Background
During the first part of reindexing, LoadExternalBlockFile()
sequentially reads raw blocks from the blocks/blk00nnn.dat
files (rather than receiving them from peers, as with initial block download) and eventually adds all of them to the block index. When an individual block is initially read, it can’t be immediately added unless all its ancestors have been added, which is rare (only about 8% of the time), because the blocks are not sorted by height. When the block can’t be immediately added to the block index, its disk location is saved in a map so it can be added later. When its parent is later added to the block index, LoadExternalBlockFile()
reads and deserializes the block from disk a second time and adds it to the block index. Most blocks (92%) get deserialized twice.
This PR
During the initial read, it’s rarely useful to deserialize the entire block; only the header is needed to determine if the block can be added to the block index immediately. This change to LoadExternalBlockFile()

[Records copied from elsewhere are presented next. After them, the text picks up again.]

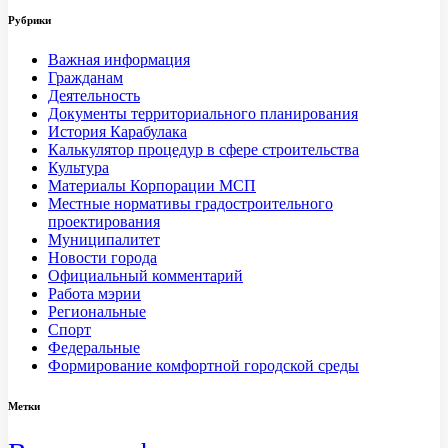
Рубрики
Важная информация
Гражданам
Деятельность
Документы территориального планирования
История Карабулака
Калькулятор процедур в сфере строительства
Культура
Материалы Корпорации МСП
Местные нормативы градостроительного
проектирования
Муниципалитет
Новости города
Официальный комментарий
Работа мэрии
Региональные
Спорт
Федеральные
Формирование комфортной городской среды
Метки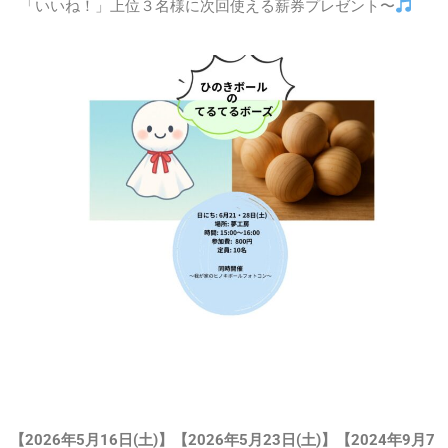
「いいね！」上位３名様に次回使える薪券プレゼント〜
【2026年5月16日(土)】【2026年5月23日(土)】【2024年9月7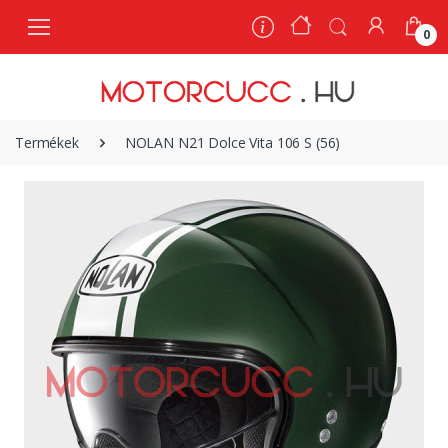
0
0
Termékek
NOLAN N21 Dolce Vita 106 S (56)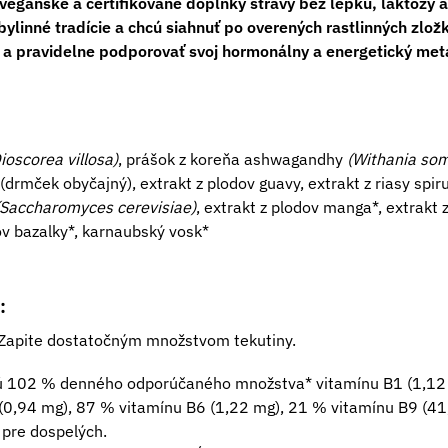
vegánske a certifikované doplnky stravy bez lepku, laktózy a
bylinné tradície a chcú siahnuť po overených rastlinných zlož
a pravidelne podporovať svoj hormonálny a energetický me
ioscorea villosa)
, prášok z koreňa ashwagandhy
(Withania som
drmček obyčajný), extrakt z plodov guavy, extrakt z riasy spirul
(Saccharomyces cerevisiae)
, extrakt z plodov manga*, extrakt z
tov bazalky*, karnaubský vosk*
:
. Zapite dostatočným množstvom tekutiny.
jú 102 % denného odporúčaného množstva* vitamínu B1 (1,12
(0,94 mg), 87 % vitamínu B6 (1,22 mg), 21 % vitamínu B9 (41,
 pre dospelých.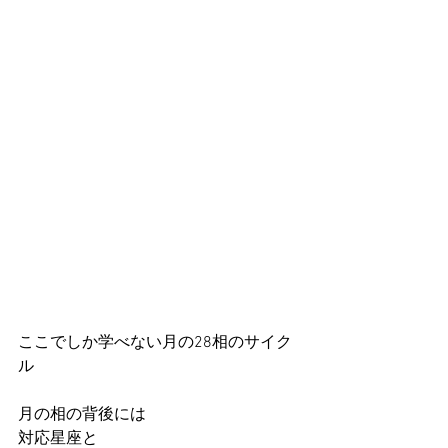
ここでしか学べない月の28相のサイク
ル
月の相の背後には
対応星座と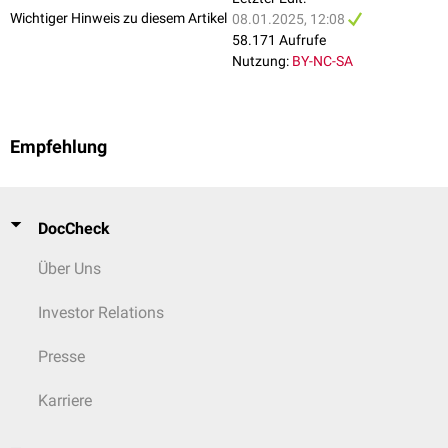
Wichtiger Hinweis zu diesem Artikel
08.01.2025, 12:08
58.171 Aufrufe
Nutzung:
BY-NC-SA
Empfehlung
DocCheck
Über Uns
Investor Relations
Presse
Karriere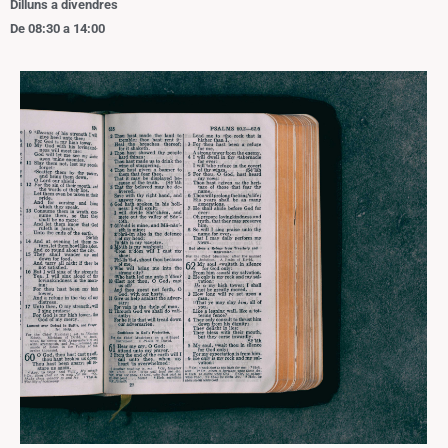
Dilluns a divendres
De 08:30 a 14:00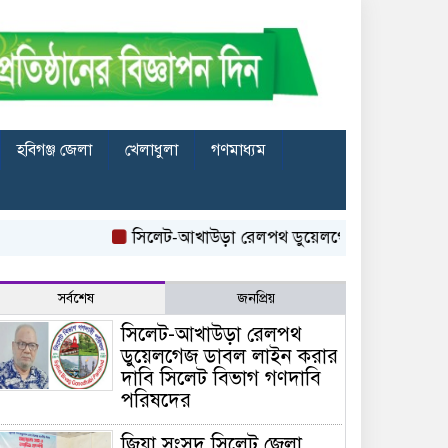
হবিগঞ্জ জেলা
খেলাধুলা
গণমাধ্যম
সিলেট-আখাউড়া রেলপথ ডুয়েলগেজ ডাবল লাইন করার দ
সর্বশেষ
জনপ্রিয়
সিলেট-আখাউড়া রেলপথ
ডুয়েলগেজ ডাবল লাইন করার
দাবি সিলেট বিভাগ গণদাবি
পরিষদের
জিয়া সংসদ সিলেট জেলা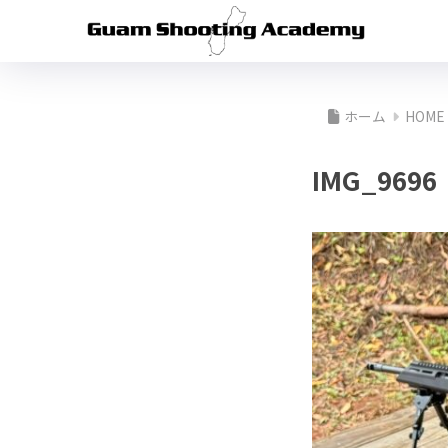
ホーム
HOME
IMG_9696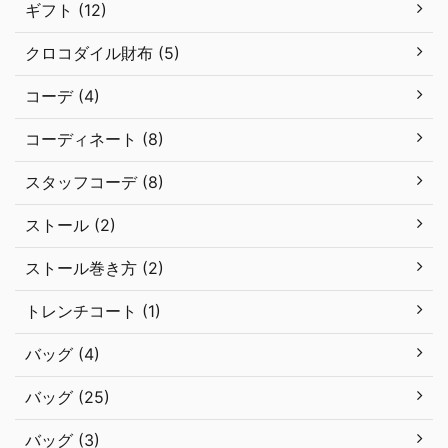
ギフト (12)
クロコダイル財布 (5)
コーデ (4)
コーディネート (8)
スタッフコーデ (8)
ストール (2)
ストール巻き方 (2)
トレンチコート (1)
バッグ (4)
バッグ (25)
バッグ (3)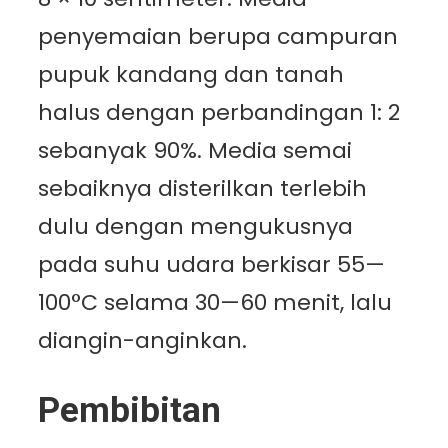
penyemaian berupa campuran
pupuk kandang dan tanah
halus dengan perbandingan 1: 2
sebanyak 90%. Media semai
sebaiknya disterilkan terlebih
dulu dengan mengukusnya
pada suhu udara berkisar 55—
100°C selama 30—60 menit, lalu
diangin-anginkan.
Pembibitan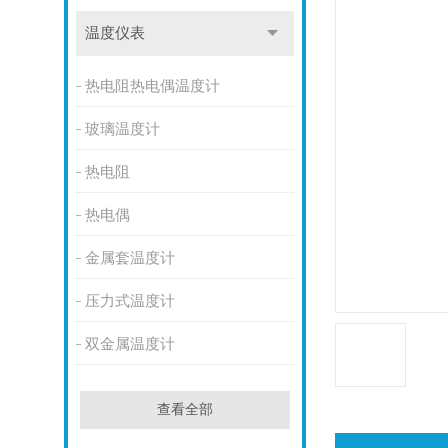
温度仪表
热电阻热电偶温度计
玻璃温度计
热电阻
热电偶
金属套温度计
压力式温度计
双金属温度计
查看全部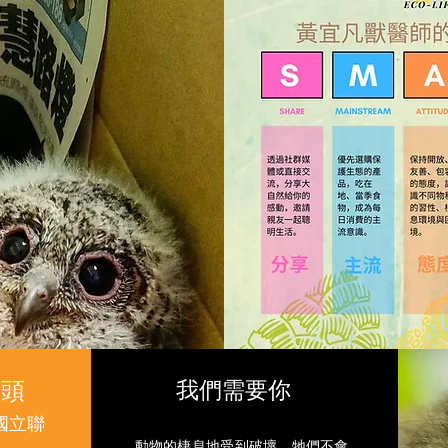
生態
ECO
◎吃在地
◎購買友
◎分享自
◎認識多
◎為宣言
罐頭
我們需要你
國立聯
動物的棲息地受到破壞，牠們不會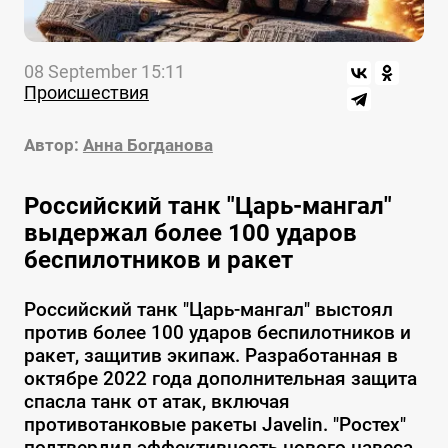
08 September 15:11
Происшествия
Автор:
Анна Богданова
Российский танк "Царь-мангал"
выдержал более 100 ударов
беспилотников и ракет
Российский танк "Царь-мангал" выстоял
против более 100 ударов беспилотников и
ракет, защитив экипаж. Разработанная в
октябре 2022 года дополнительная защита
спасла танк от атак, включая
противотанковые ракеты Javelin. "Ростех"
подтвердил эффективность нового навеса.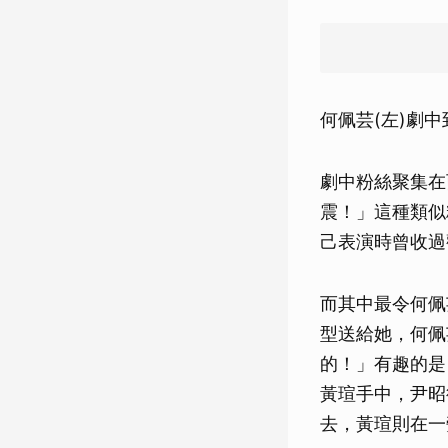
何佩芸(左)劇
劇中粉絲聚集在
震！」這種類似
己表演時曾收過
而其中最令何佩
型送給她，何佩
的！」有趣的是
黃瑄手中，尹昭
去，黃瑄則在一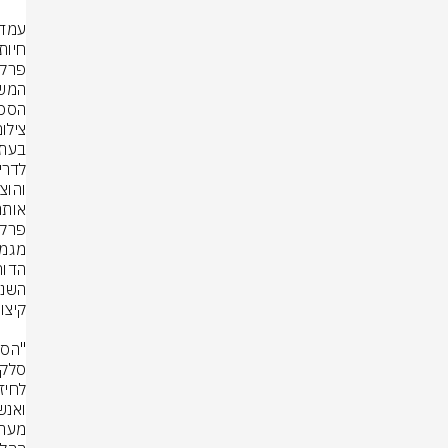
הסכמ
צילו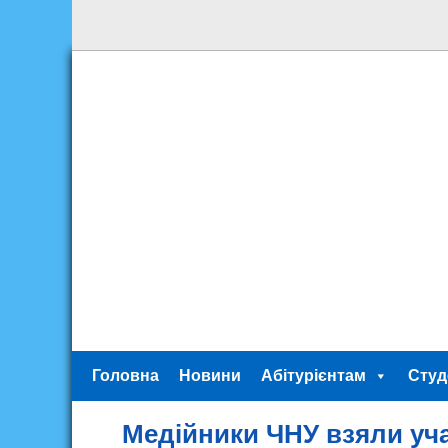
Головна
Новини
Абітурієнтам
Студ
Медійники ЧНУ взяли уча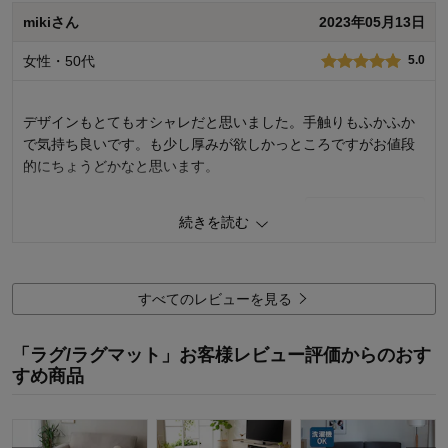
5
人が参考になりました
参考になった
mikiさん
2023年05月13日
価格
3.0
女性・50代
5.0
機能
5.0
使用感・使いやすさ
5.0
デザイン・色
5.0
デザインもとてもオシャレだと思いました。手触りもふかふか
購入商品：
ベージュ, 約130×190
で気持ち良いです。も少し厚みが欲しかっところですがお値段
使用場所：
リビング
的にちょうどかなと思います。
購入のきっかけ：
買い替え
2
人が参考になりました
参考になった
続きを読む
価格
5.0
機能
4.0
使用感・使いやすさ
5.0
すべてのレビューを見る
デザイン・色
5.0
購入商品：
ライトグレー, 約130×190
「ラグ/ラグマット」お客様レビュー評価からのおす
使用場所：
リビング
すめ商品
購入のきっかけ：
転居・引越、ネットで見つけて
商品を使う人：
自分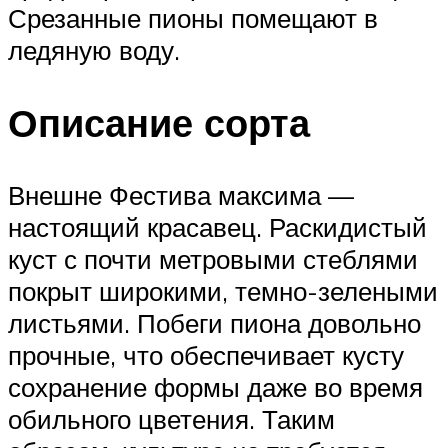
Срезанные пионы помещают в
ледяную воду.
Описание сорта
Внешне Фестива максима —
настоящий красавец. Раскидистый
куст с почти метровыми стеблями
покрыт широкими, темно-зелеными
листьями. Побеги пиона довольно
прочные, что обеспечивает кусту
сохранение формы даже во время
обильного цветения. Таким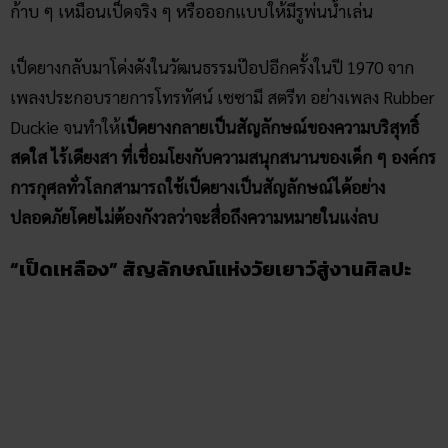
ก้าบ ๆ เหมือนเป็ดจริง ๆ หรือออกแบบให้มีรูพ่นน้ำเล่น
เป็ดยางกลับมาโด่งดังในวัฒนธรรมป๊อปอีกครั้งในปี 1970 จาก
เพลงประกอบรายการโทรทัศน์ เซซามี สตรีท อย่างเพลง Rubber
Duckie จนทำให้
เป็ดยางกลายเป็นสัญลักษณ์ของความบริสุทธิ์
สดใส ไร้เดียงสา ที่เชื่อมโยงกับความสนุกสนานของเด็ก ๆ องค์กร
การกุศลทั่วโลกสามารถใช้เป็ดยางเป็นสัญลักษณ์ได้อย่าง
ปลอดภัยโดยไม่ต้องกังวลว่าจะสื่อถึงความหมายในแง่ลบ
“เป็ดเหลือง” สัญลักษณ์แห่งวัยเยาว์สู่งานศิลปะ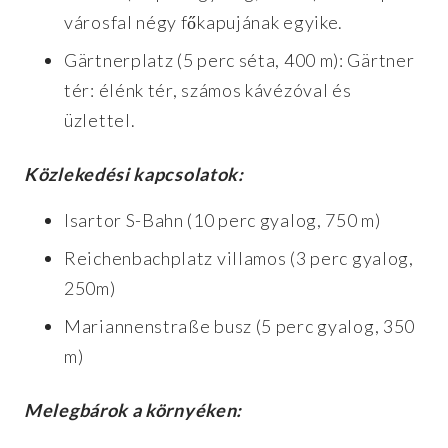
városfal négy főkapujának egyike.
Gärtnerplatz (5 perc séta, 400 m): Gärtner
tér: élénk tér, számos kávézóval és
üzlettel.
Közlekedési kapcsolatok:
Isartor S-Bahn (10 perc gyalog, 750 m)
Reichenbachplatz villamos (3 perc gyalog,
250m)
Mariannenstraße busz (5 perc gyalog, 350
m)
Melegbárok a környéken: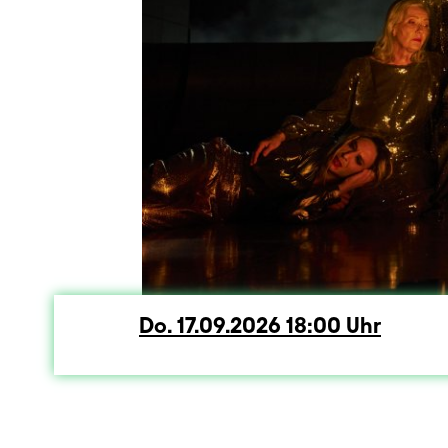
Do.
Donnerstag
17.09.2026
18:00
Uhr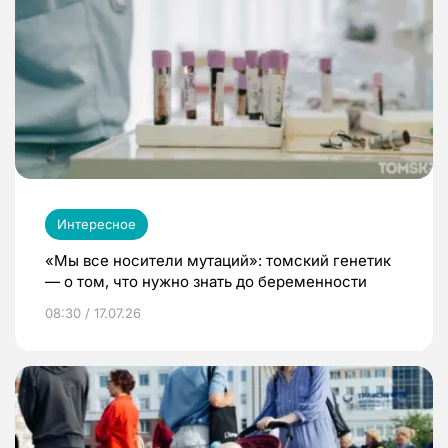
Интересное
«Мы все носители мутаций»: томский генетик
— о том, что нужно знать до беременности
08:30 / 17.07.26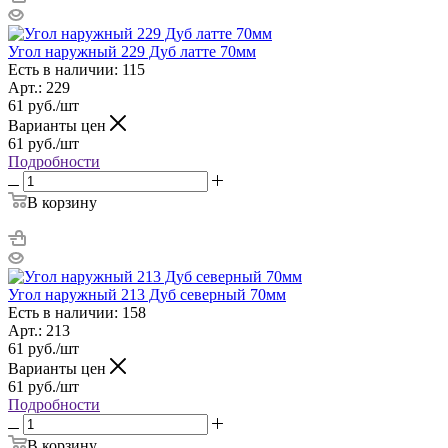
Угол наружный 229 Дуб латте 70мм
Есть в наличии: 115
Арт.: 229
61
руб.
/шт
Варианты цен
61
руб.
/шт
Подробности
В корзину
Угол наружный 213 Дуб северный 70мм
Есть в наличии: 158
Арт.: 213
61
руб.
/шт
Варианты цен
61
руб.
/шт
Подробности
В корзину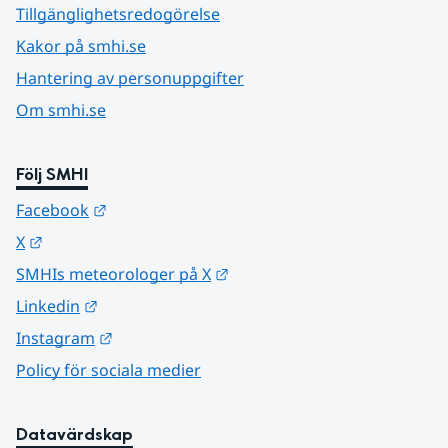
Tillgänglighetsredogörelse
Kakor på smhi.se
Hantering av personuppgifter
Om smhi.se
Följ SMHI
Länk till annan webbplats.
Facebook
Länk till annan webbplats.
X
Länk till annan webbplats.
SMHIs meteorologer på X
Länk till annan webbplats.
Linkedin
Länk till annan webbplats.
Instagram
Policy för sociala medier
Datavärdskap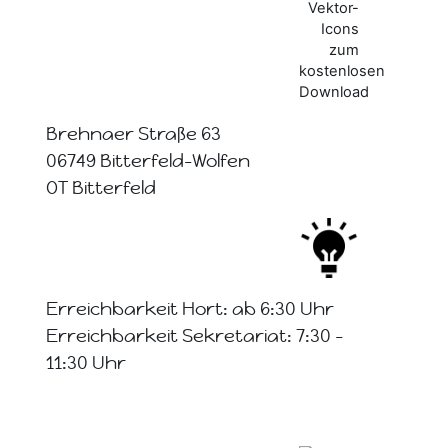
Brehnaer Straße 63
06749 Bitterfeld-Wolfen
OT Bitterfeld
Erreichbarkeit Hort: ab 6:30 Uhr
Erreichbarkeit Sekretariat: 7:30 -
11:30 Uhr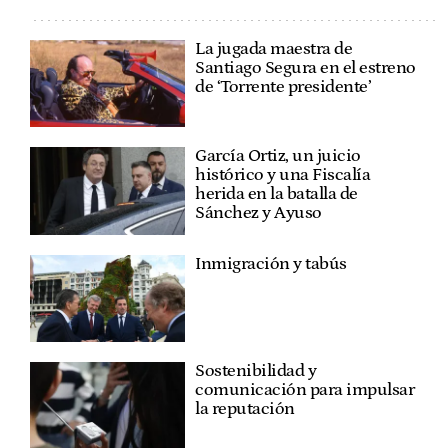
La jugada maestra de
Santiago Segura en el estreno
de ‘Torrente presidente’
García Ortiz, un juicio
histórico y una Fiscalía
herida en la batalla de
Sánchez y Ayuso
Inmigración y tabús
Sostenibilidad y
comunicación para impulsar
la reputación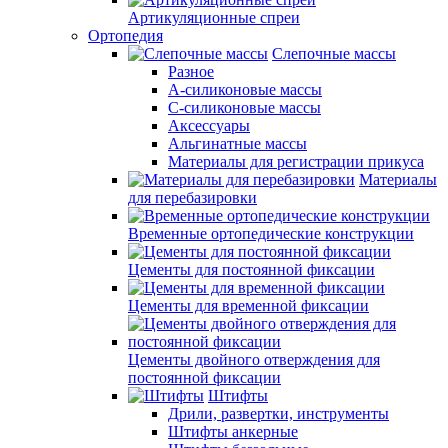
Артикуляционные спреи
Ортопедия
Слепочные массы
Разное
А-силиконовые массы
С-силиконовые массы
Аксессуары
Альгинатные массы
Материалы для регистрации прикуса
Материалы
для перебазировки
Временные ортопедические конструкции
Цементы для постоянной фиксации
Цементы для временной фиксации
Цементы двойного отверждения для
постоянной фиксации
Штифты
Дрили, развертки, инструменты
Штифты анкерные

initially deserializes only a block’s header, then deserializes the entire block only if it can be added immediately. This reduces reindex time on mainnet by 7 hours on a Raspberry Pi, which translates to around a 25% reduction in the first part of reindexing (adding blocks to the index), and about a 6% reduction in overall reindex time.
Summary: The performance gain is the result of deserializing each block only once, except its header which is deserialized twice, but the header is only 80 bytes.